Messi came back to become La Liga's highest scorer last season, and Barcelona did win the Copa del Rey, though it also collapsed down the stretch of the domestic title race and was ousted by PSG in the Champions League round of 16 on a 5–2 aggregate. In that time, Bartomeu and the club's board of directors resigned, doing so last October. New club elections were held in March, and Laporta, the former club president under whom Barcelona enjoyed success and who promised he could get Messi to stay as his key running point, won. Despite being able to negotiate with a new team six months before the expiration of his contract, Messi never dabbled elsewhere, at least not publicly. Now it appears he will have to.

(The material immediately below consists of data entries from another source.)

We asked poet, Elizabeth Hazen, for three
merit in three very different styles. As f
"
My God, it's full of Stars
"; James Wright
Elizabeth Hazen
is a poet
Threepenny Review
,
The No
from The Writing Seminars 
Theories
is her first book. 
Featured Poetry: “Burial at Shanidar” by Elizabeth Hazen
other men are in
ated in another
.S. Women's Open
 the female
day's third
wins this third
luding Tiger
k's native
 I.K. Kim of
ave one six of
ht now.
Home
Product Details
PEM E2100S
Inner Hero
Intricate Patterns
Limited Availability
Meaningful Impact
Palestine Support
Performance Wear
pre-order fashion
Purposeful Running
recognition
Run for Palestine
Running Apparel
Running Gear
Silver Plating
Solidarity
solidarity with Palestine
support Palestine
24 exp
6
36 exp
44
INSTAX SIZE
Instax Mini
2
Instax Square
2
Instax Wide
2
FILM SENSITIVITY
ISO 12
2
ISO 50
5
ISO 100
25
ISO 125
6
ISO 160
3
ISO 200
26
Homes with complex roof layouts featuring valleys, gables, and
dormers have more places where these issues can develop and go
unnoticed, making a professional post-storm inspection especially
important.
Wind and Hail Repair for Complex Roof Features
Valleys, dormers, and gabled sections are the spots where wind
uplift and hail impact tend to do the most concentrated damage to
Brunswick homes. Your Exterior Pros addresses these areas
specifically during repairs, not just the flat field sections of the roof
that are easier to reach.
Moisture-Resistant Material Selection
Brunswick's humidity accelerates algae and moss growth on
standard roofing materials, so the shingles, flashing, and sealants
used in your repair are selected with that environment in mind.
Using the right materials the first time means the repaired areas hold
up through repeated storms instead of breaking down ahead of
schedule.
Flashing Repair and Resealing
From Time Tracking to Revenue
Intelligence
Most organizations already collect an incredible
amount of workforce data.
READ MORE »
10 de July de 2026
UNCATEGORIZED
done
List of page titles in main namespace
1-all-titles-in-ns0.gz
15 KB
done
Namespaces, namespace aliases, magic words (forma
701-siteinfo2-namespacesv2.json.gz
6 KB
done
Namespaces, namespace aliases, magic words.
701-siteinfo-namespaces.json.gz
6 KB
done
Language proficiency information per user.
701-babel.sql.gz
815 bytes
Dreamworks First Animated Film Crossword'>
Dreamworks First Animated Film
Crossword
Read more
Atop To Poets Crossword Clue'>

Man City, despite its bankroll, remains unlikely. The club just shelled out $139 million for Jack Grealish (who will wear Messi's No. 10 at the Etihad) and is reportedly eyeing Harry Kane for an even higher sum than that. Even its gratuitous spending has limits, and Pep Guardiola, Messi's former coach, is on the record as saying he wishes for Messi to play the entirety of his career in Barcelona. PSG remains the most likely destination if he is indeed done at Barcelona—and theorists who surmise this is all a ploy to get La Liga to alter its financial restrictions for fear of losing Messi and all he means for the league's global appeal would suggest that a return is still possible. Messi, in hindsight, added fuel to the fire of him going to the French capital by posing for a picture in Ibiza with four PSG players and friends of his: Neymar, Angel Di Maria, Marco Verratti and Leandro Paredes. Just how he would fit in PSG's salary structure given that club's expenditure—which was increased by the summer additions of Gianluigi Donnarumma, Achraf Hakimi, Georginio Wijnaldum and Sergio Ramos—remains to be seen. Even with all but Hakimi arriving on free transfers, their wages are all massive.
If Messi is finished at Barcelona, he will have played his last match at Camp Nou in front of no fans, without the sendoff commensurate for a player of his stature.